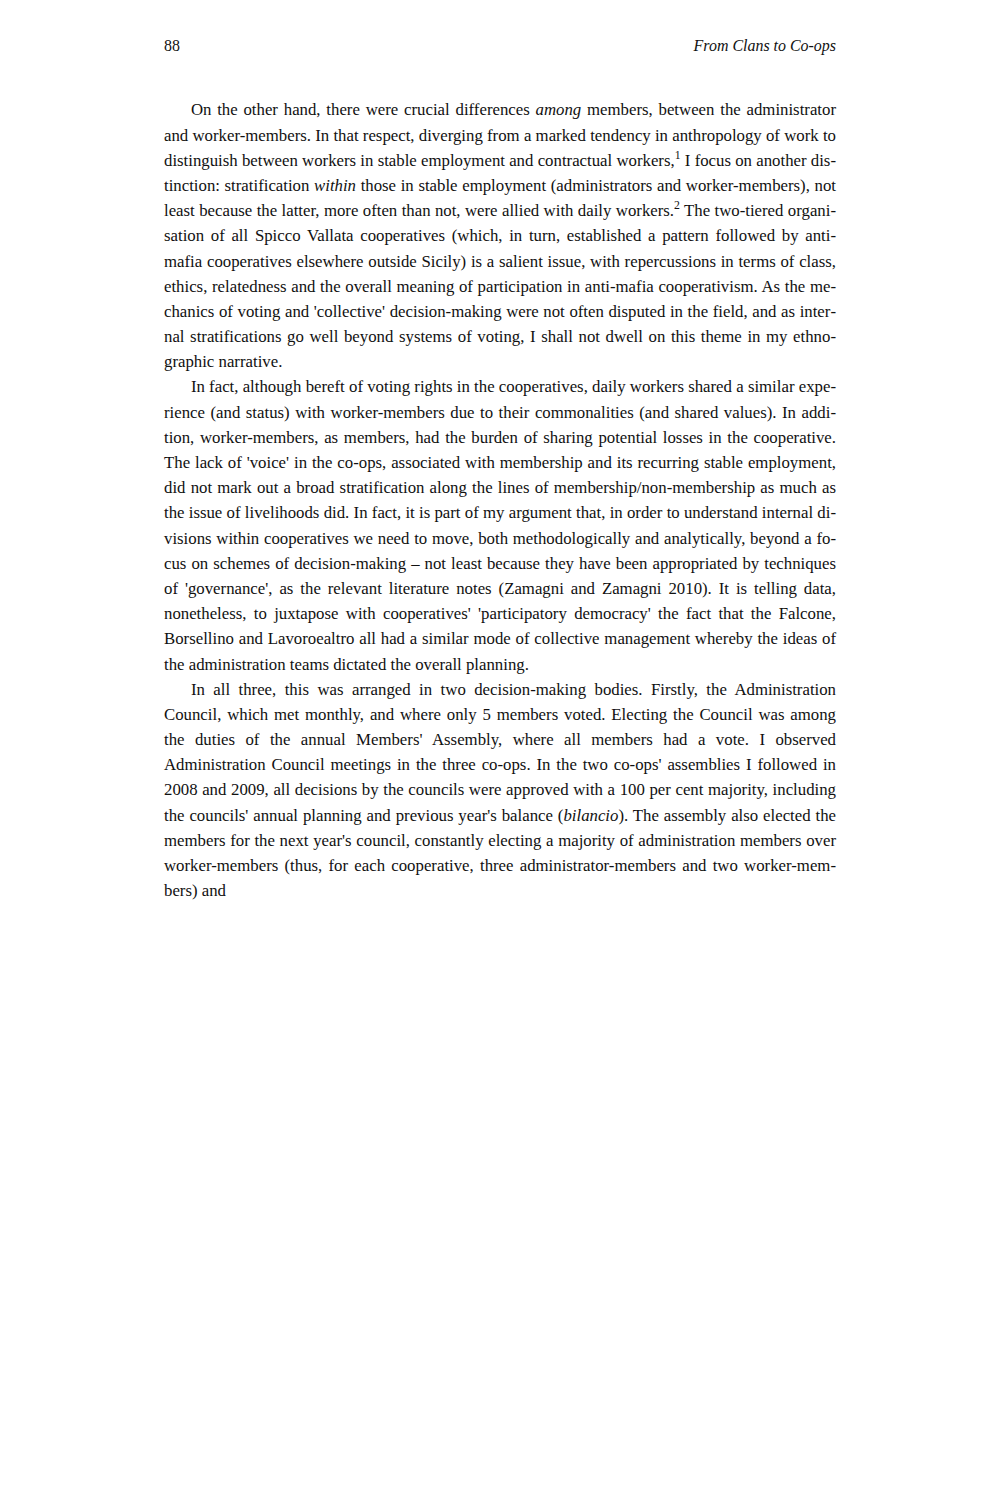88 From Clans to Co-ops
On the other hand, there were crucial differences among members, between the administrator and worker-members. In that respect, diverging from a marked tendency in anthropology of work to distinguish between workers in stable employment and contractual workers,1 I focus on another distinction: stratification within those in stable employment (administrators and worker-members), not least because the latter, more often than not, were allied with daily workers.2 The two-tiered organisation of all Spicco Vallata cooperatives (which, in turn, established a pattern followed by anti-mafia cooperatives elsewhere outside Sicily) is a salient issue, with repercussions in terms of class, ethics, relatedness and the overall meaning of participation in anti-mafia cooperativism. As the mechanics of voting and 'collective' decision-making were not often disputed in the field, and as internal stratifications go well beyond systems of voting, I shall not dwell on this theme in my ethnographic narrative.
In fact, although bereft of voting rights in the cooperatives, daily workers shared a similar experience (and status) with worker-members due to their commonalities (and shared values). In addition, worker-members, as members, had the burden of sharing potential losses in the cooperative. The lack of 'voice' in the co-ops, associated with membership and its recurring stable employment, did not mark out a broad stratification along the lines of membership/non-membership as much as the issue of livelihoods did. In fact, it is part of my argument that, in order to understand internal divisions within cooperatives we need to move, both methodologically and analytically, beyond a focus on schemes of decision-making – not least because they have been appropriated by techniques of 'governance', as the relevant literature notes (Zamagni and Zamagni 2010). It is telling data, nonetheless, to juxtapose with cooperatives' 'participatory democracy' the fact that the Falcone, Borsellino and Lavoroealtro all had a similar mode of collective management whereby the ideas of the administration teams dictated the overall planning.
In all three, this was arranged in two decision-making bodies. Firstly, the Administration Council, which met monthly, and where only 5 members voted. Electing the Council was among the duties of the annual Members' Assembly, where all members had a vote. I observed Administration Council meetings in the three co-ops. In the two co-ops' assemblies I followed in 2008 and 2009, all decisions by the councils were approved with a 100 per cent majority, including the councils' annual planning and previous year's balance (bilancio). The assembly also elected the members for the next year's council, constantly electing a majority of administration members over worker-members (thus, for each cooperative, three administrator-members and two worker-members) and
----------------
=== WHAT THE EXERCISE ASKS ===
Transcribe every line of the listing above exactly; skip the pictures.

=== SOLUTION FOR THIS EXERCISE ===
88 From Clans to Co-ops
On the other hand, there were crucial differences among members, between the administrator and worker-members. In that respect, diverging from a marked tendency in anthropology of work to distinguish between workers in stable employment and contractual workers,1 I focus on another distinction: stratification within those in stable employment (administrators and worker-members), not least because the latter, more often than not, were allied with daily workers.2 The two-tiered organisation of all Spicco Vallata cooperatives (which, in turn, established a pattern followed by anti-mafia cooperatives elsewhere outside Sicily) is a salient issue, with repercussions in terms of class, ethics, relatedness and the overall meaning of participation in anti-mafia cooperativism. As the mechanics of voting and 'collective' decision-making were not often disputed in the field, and as internal stratifications go well beyond systems of voting, I shall not dwell on this theme in my ethnographic narrative.
In fact, although bereft of voting rights in the cooperatives, daily workers shared a similar experience (and status) with worker-members due to their commonalities (and shared values). In addition, worker-members, as members, had the burden of sharing potential losses in the cooperative. The lack of 'voice' in the co-ops, associated with membership and its recurring stable employment, did not mark out a broad stratification along the lines of membership/non-membership as much as the issue of livelihoods did. In fact, it is part of my argument that, in order to understand internal divisions within cooperatives we need to move, both methodologically and analytically, beyond a focus on schemes of decision-making – not least because they have been appropriated by techniques of 'governance', as the relevant literature notes (Zamagni and Zamagni 2010). It is telling data, nonetheless, to juxtapose with cooperatives' 'participatory democracy' the fact that the Falcone, Borsellino and Lavoroealtro all had a similar mode of collective management whereby the ideas of the administration teams dictated the overall planning.
In all three, this was arranged in two decision-making bodies. Firstly, the Administration Council, which met monthly, and where only 5 members voted. Electing the Council was among the duties of the annual Members' Assembly, where all members had a vote. I observed Administration Council meetings in the three co-ops. In the two co-ops' assemblies I followed in 2008 and 2009, all decisions by the councils were approved with a 100 per cent majority, including the councils' annual planning and previous year's balance (bilancio). The assembly also elected the members for the next year's council, constantly electing a majority of administration members over worker-members (thus, for each cooperative, three administrator-members and two worker-members) and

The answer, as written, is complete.